**AVAILABLE DATA**:
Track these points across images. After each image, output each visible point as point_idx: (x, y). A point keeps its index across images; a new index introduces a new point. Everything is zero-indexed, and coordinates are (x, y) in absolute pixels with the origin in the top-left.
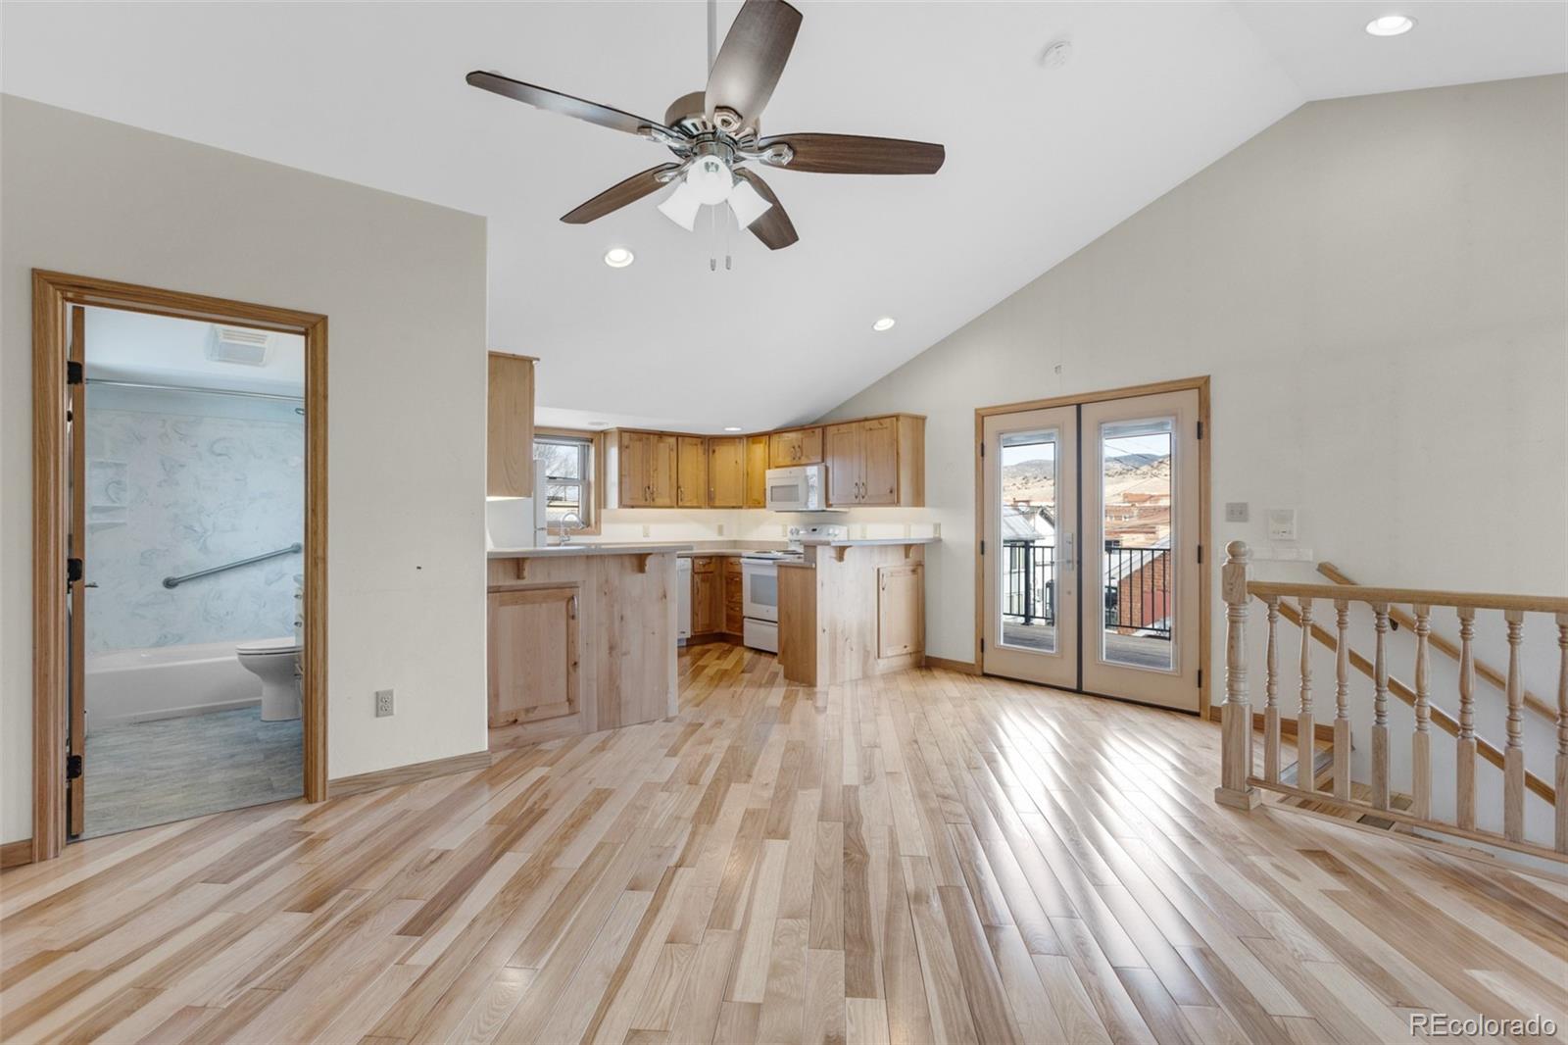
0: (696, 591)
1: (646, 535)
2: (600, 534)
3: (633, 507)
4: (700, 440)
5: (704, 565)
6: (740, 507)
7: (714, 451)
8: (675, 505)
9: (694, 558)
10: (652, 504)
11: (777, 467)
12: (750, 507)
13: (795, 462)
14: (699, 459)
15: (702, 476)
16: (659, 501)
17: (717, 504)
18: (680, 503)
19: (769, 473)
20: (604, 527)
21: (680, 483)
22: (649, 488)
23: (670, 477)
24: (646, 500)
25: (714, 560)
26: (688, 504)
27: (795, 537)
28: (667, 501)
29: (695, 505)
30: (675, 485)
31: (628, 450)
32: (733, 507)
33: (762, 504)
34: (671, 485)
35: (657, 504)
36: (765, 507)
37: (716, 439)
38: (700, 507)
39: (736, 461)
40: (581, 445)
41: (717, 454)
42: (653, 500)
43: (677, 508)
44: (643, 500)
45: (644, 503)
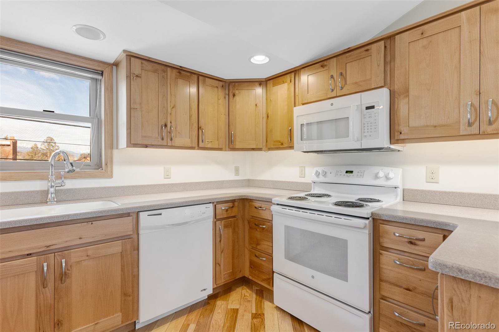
0: (218, 240)
1: (167, 177)
2: (111, 176)
3: (146, 146)
4: (221, 83)
5: (227, 210)
6: (260, 149)
7: (234, 95)
8: (197, 148)
9: (216, 203)
10: (169, 144)
11: (303, 104)
13: (334, 94)
14: (220, 101)
15: (223, 118)
16: (178, 141)
17: (237, 147)
18: (201, 145)
20: (117, 169)
21: (201, 124)
22: (166, 126)
23: (190, 116)
24: (163, 139)
25: (236, 204)
26: (209, 146)
28: (187, 142)
29: (217, 147)
30: (196, 125)
31: (139, 79)
32: (253, 149)
34: (191, 125)
35: (176, 144)
37: (236, 84)
38: (220, 149)
39: (256, 105)
40: (92, 79)
41: (237, 98)
42: (171, 139)
43: (198, 149)
44: (160, 139)
45: (160, 142)
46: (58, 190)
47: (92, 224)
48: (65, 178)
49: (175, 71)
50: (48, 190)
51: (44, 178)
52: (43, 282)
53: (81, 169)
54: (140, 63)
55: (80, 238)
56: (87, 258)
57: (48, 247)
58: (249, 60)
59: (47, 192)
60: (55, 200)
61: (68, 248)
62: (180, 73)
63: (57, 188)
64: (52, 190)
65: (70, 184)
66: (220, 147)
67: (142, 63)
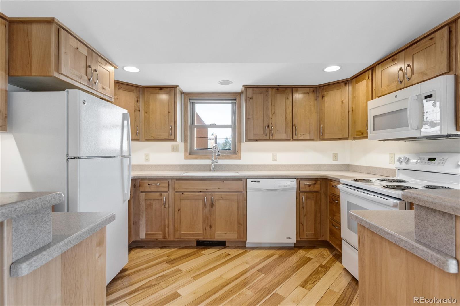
0: (301, 206)
1: (275, 160)
2: (240, 159)
3: (256, 140)
4: (312, 89)
5: (309, 186)
6: (346, 139)
7: (323, 97)
8: (292, 139)
10: (271, 138)
11: (379, 97)
12: (355, 138)
13: (403, 85)
14: (311, 103)
15: (314, 116)
16: (276, 136)
17: (326, 138)
18: (295, 137)
19: (371, 104)
20: (243, 154)
21: (295, 122)
22: (268, 126)
23: (286, 118)
24: (266, 135)
25: (319, 182)
26: (301, 138)
27: (404, 166)
28: (284, 136)
29: (308, 138)
30: (290, 124)
31: (251, 100)
32: (340, 139)
33: (365, 135)
34: (287, 124)
35: (276, 138)
36: (366, 137)
37: (325, 87)
38: (312, 140)
39: (342, 102)
40: (231, 103)
41: (326, 98)
42: (272, 135)
43: (293, 141)
44: (264, 135)
45: (265, 137)
46: (215, 165)
47: (224, 182)
48: (218, 159)
49: (274, 89)
50: (211, 165)
51: (210, 159)
52: (205, 206)
53: (226, 154)
54: (252, 90)
55: (219, 188)
56: (222, 199)
57: (207, 190)
58: (323, 70)
59: (210, 166)
60: (214, 170)
61: (214, 192)
62: (278, 90)
63: (215, 164)
64: (213, 165)
65: (221, 162)
66: (311, 138)
67: (253, 90)
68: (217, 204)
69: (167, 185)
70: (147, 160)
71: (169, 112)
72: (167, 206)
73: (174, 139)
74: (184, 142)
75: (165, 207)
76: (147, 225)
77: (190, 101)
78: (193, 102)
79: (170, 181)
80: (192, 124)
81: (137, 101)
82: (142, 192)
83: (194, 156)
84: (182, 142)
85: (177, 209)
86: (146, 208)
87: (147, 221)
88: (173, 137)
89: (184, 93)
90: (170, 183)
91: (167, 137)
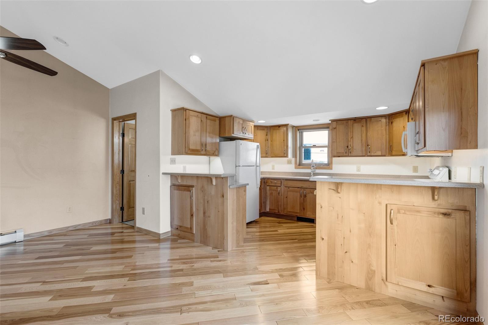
1: (358, 170)
2: (332, 169)
3: (339, 157)
7: (392, 123)
8: (366, 155)
10: (349, 155)
14: (383, 128)
17: (393, 154)
18: (369, 154)
20: (334, 166)
21: (369, 143)
22: (348, 146)
23: (362, 140)
24: (346, 153)
26: (374, 154)
28: (360, 153)
29: (380, 154)
30: (365, 144)
31: (335, 130)
32: (403, 155)
34: (362, 144)
35: (353, 155)
37: (393, 116)
38: (384, 156)
39: (404, 127)
41: (394, 124)
42: (350, 153)
43: (367, 157)
44: (344, 153)
45: (345, 154)
48: (316, 169)
49: (352, 121)
51: (310, 168)
52: (301, 196)
53: (323, 166)
54: (336, 123)
55: (309, 186)
56: (311, 192)
57: (302, 186)
59: (311, 173)
62: (355, 121)
63: (314, 172)
64: (312, 173)
65: (318, 171)
66: (382, 155)
67: (337, 123)
68: (308, 196)
69: (280, 183)
70: (273, 169)
71: (284, 140)
72: (280, 195)
73: (287, 156)
74: (295, 158)
75: (279, 195)
76: (270, 204)
77: (299, 131)
78: (301, 132)
79: (282, 180)
80: (301, 146)
81: (267, 135)
82: (268, 186)
83: (301, 167)
84: (293, 157)
85: (285, 197)
86: (270, 195)
87: (270, 202)
88: (286, 155)
89: (294, 126)
90: (282, 182)
91: (283, 155)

**WORK INSTRUCTIONS**:
Output the lines above between the one holding "75: (165, 207)" and the one holding "90: (170, 183)", inclusive, with nothing before or after them.

**SOLUTION FOR THIS PROBLEM**:
75: (165, 207)
76: (147, 225)
77: (190, 101)
78: (193, 102)
79: (170, 181)
80: (192, 124)
81: (137, 101)
82: (142, 192)
83: (194, 156)
84: (182, 142)
85: (177, 209)
86: (146, 208)
87: (147, 221)
88: (173, 137)
89: (184, 93)
90: (170, 183)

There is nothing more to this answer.